▶ **Instructions to follow**
Give the lines below again, exactly as they stand, and leave out the images.

▶ **Available records**

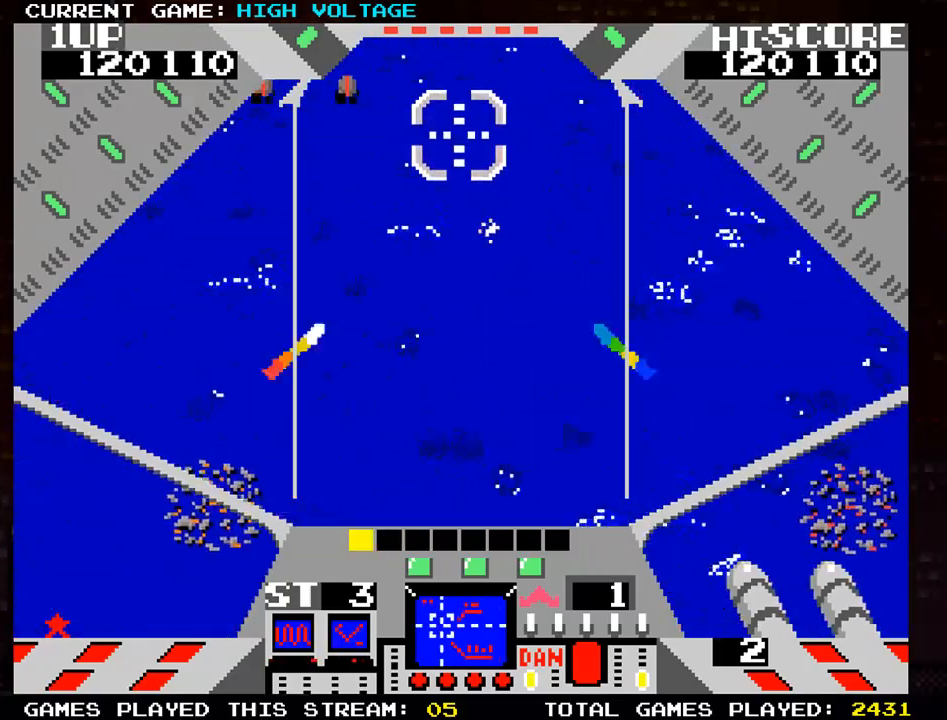
{"buttons": ["SQUARE"], "left_stick": "left", "events": [[17, "SQUARE", "up"], [167, "SQUARE", "down"], [317, "SQUARE", "up"], [383, "SQUARE", "down"]]}
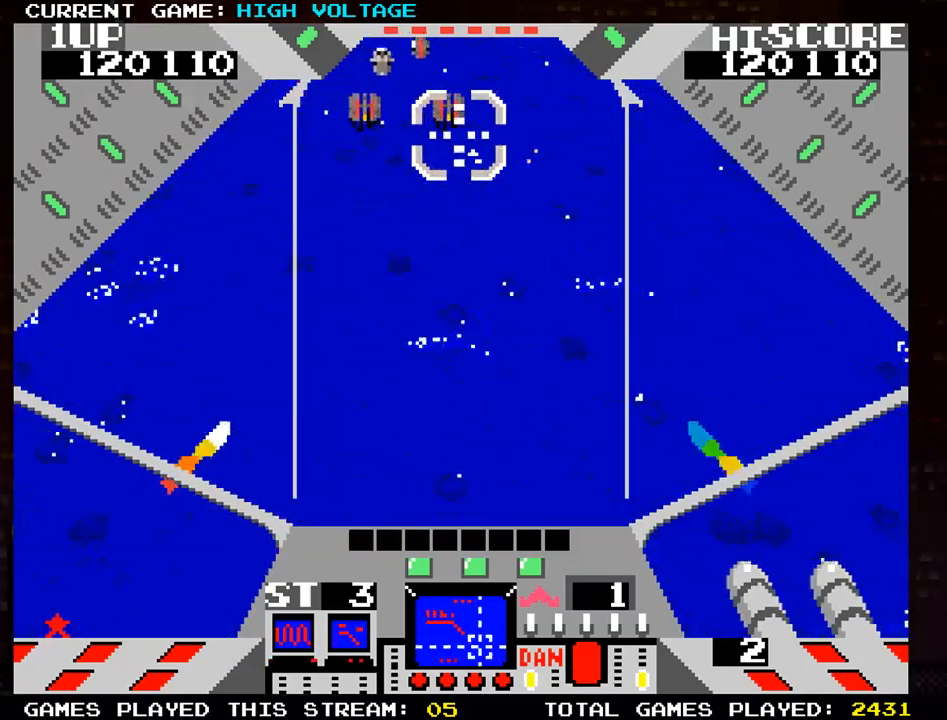
{"buttons": ["SQUARE"], "left_stick": "up-left", "events": [[33, "left_stick", "center"], [100, "left_stick", "right"], [250, "left_stick", "center"], [333, "left_stick", "up-left"]]}
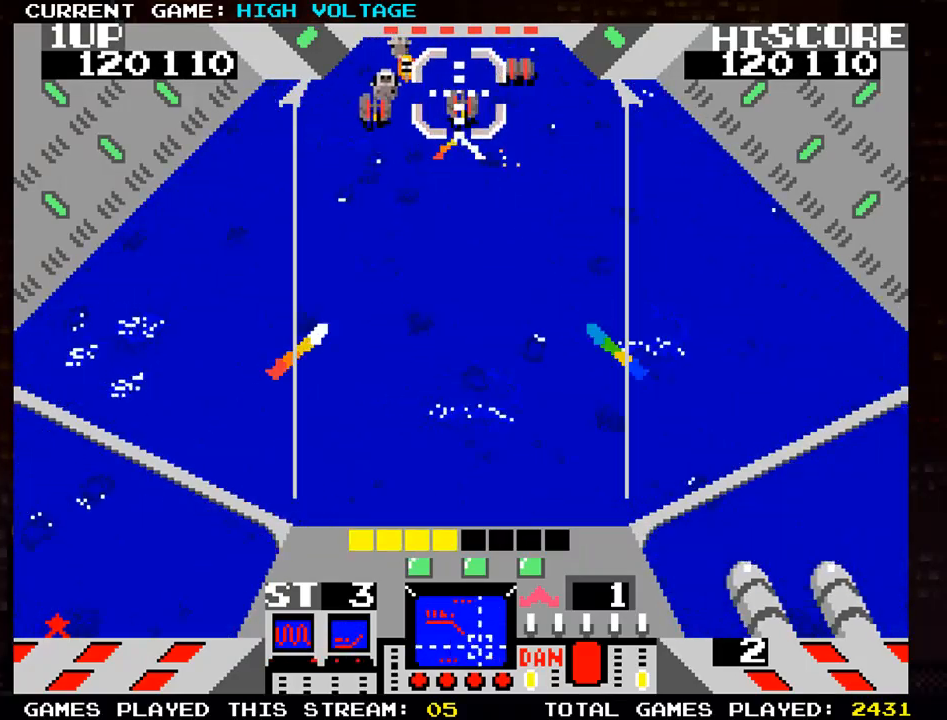
{"buttons": ["SQUARE"], "left_stick": "center", "events": [[17, "left_stick", "left"], [317, "left_stick", "down-left"], [450, "left_stick", "center"]]}
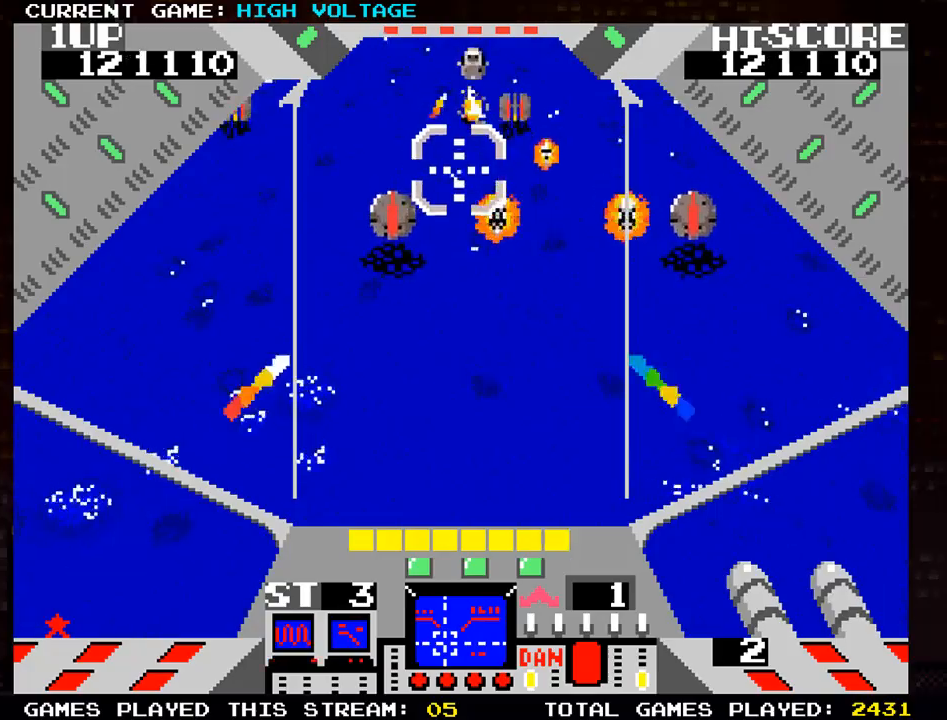
{"buttons": [], "left_stick": "up-left", "events": [[83, "left_stick", "down-left"], [333, "left_stick", "left"], [383, "SQUARE", "up"], [433, "left_stick", "up-left"]]}
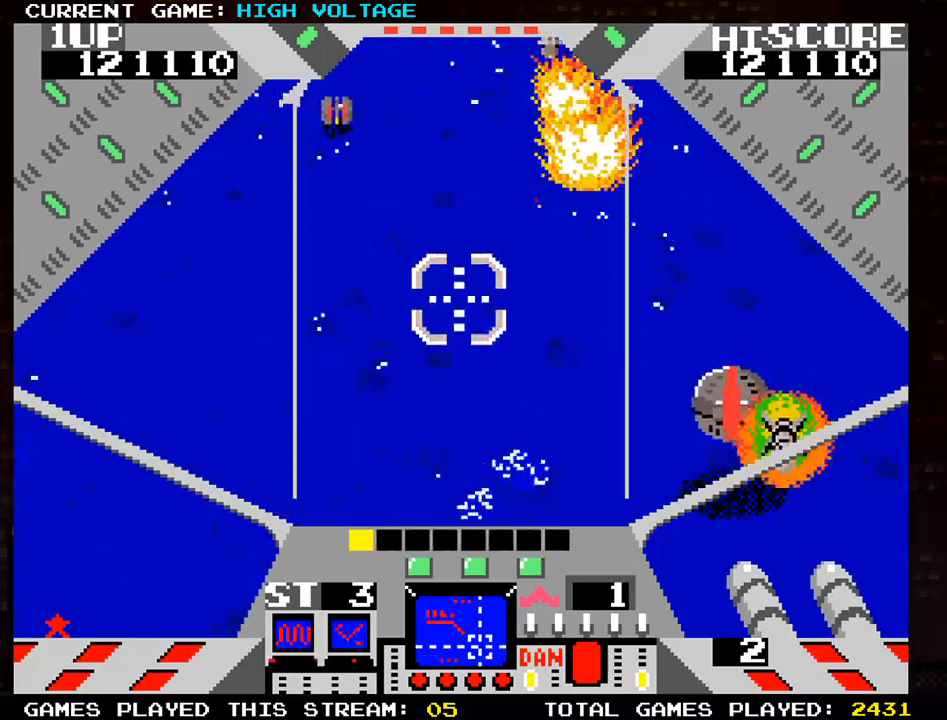
{"buttons": ["SQUARE"], "left_stick": "down-left", "events": [[150, "SQUARE", "down"], [417, "left_stick", "down-left"]]}
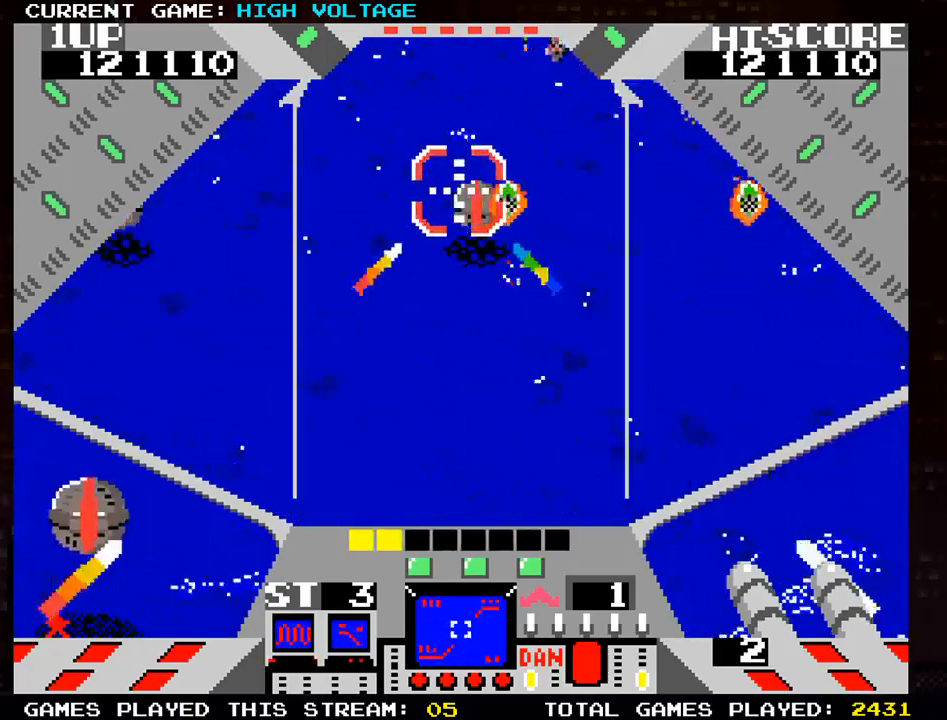
{"buttons": ["SQUARE"], "left_stick": "down-left", "events": [[150, "left_stick", "left"], [300, "SQUARE", "up"], [383, "SQUARE", "down"], [500, "left_stick", "down-left"]]}
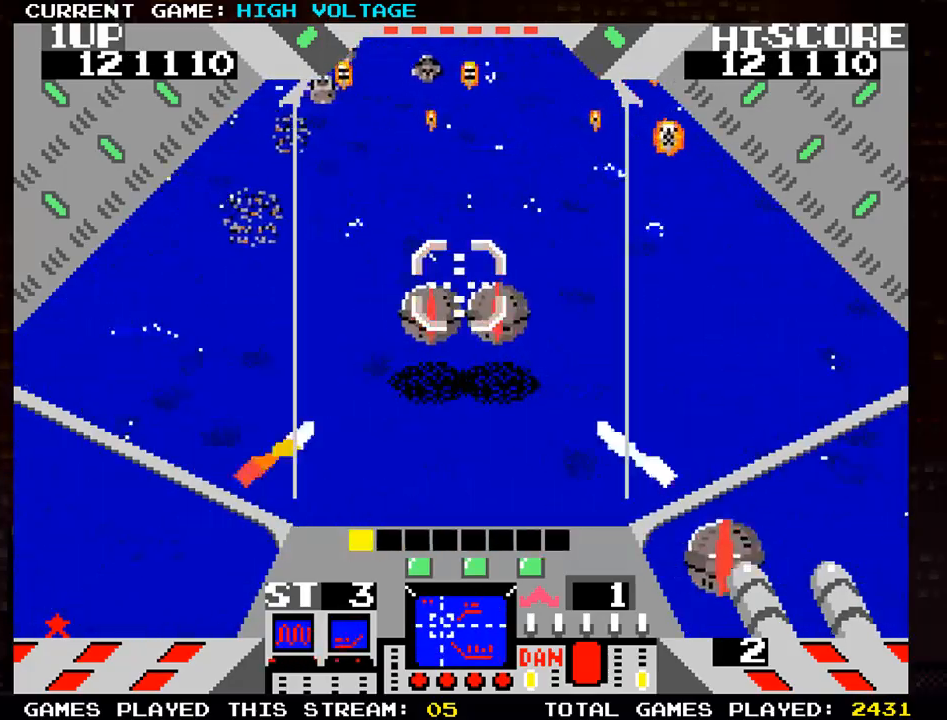
{"buttons": [], "left_stick": "up", "events": [[167, "left_stick", "left"], [283, "SQUARE", "up"], [283, "left_stick", "up-left"], [433, "left_stick", "up"]]}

▶ **Your response**
{"buttons": ["SQUARE"], "left_stick": "left", "events": [[17, "SQUARE", "up"], [167, "SQUARE", "down"], [317, "SQUARE", "up"], [383, "SQUARE", "down"]]}
{"buttons": ["SQUARE"], "left_stick": "up-left", "events": [[33, "left_stick", "center"], [100, "left_stick", "right"], [250, "left_stick", "center"], [333, "left_stick", "up-left"]]}
{"buttons": ["SQUARE"], "left_stick": "center", "events": [[17, "left_stick", "left"], [317, "left_stick", "down-left"], [450, "left_stick", "center"]]}
{"buttons": [], "left_stick": "up-left", "events": [[83, "left_stick", "down-left"], [333, "left_stick", "left"], [383, "SQUARE", "up"], [433, "left_stick", "up-left"]]}
{"buttons": ["SQUARE"], "left_stick": "down-left", "events": [[150, "SQUARE", "down"], [417, "left_stick", "down-left"]]}
{"buttons": ["SQUARE"], "left_stick": "down-left", "events": [[150, "left_stick", "left"], [300, "SQUARE", "up"], [383, "SQUARE", "down"], [500, "left_stick", "down-left"]]}
{"buttons": [], "left_stick": "up", "events": [[167, "left_stick", "left"], [283, "SQUARE", "up"], [283, "left_stick", "up-left"], [433, "left_stick", "up"]]}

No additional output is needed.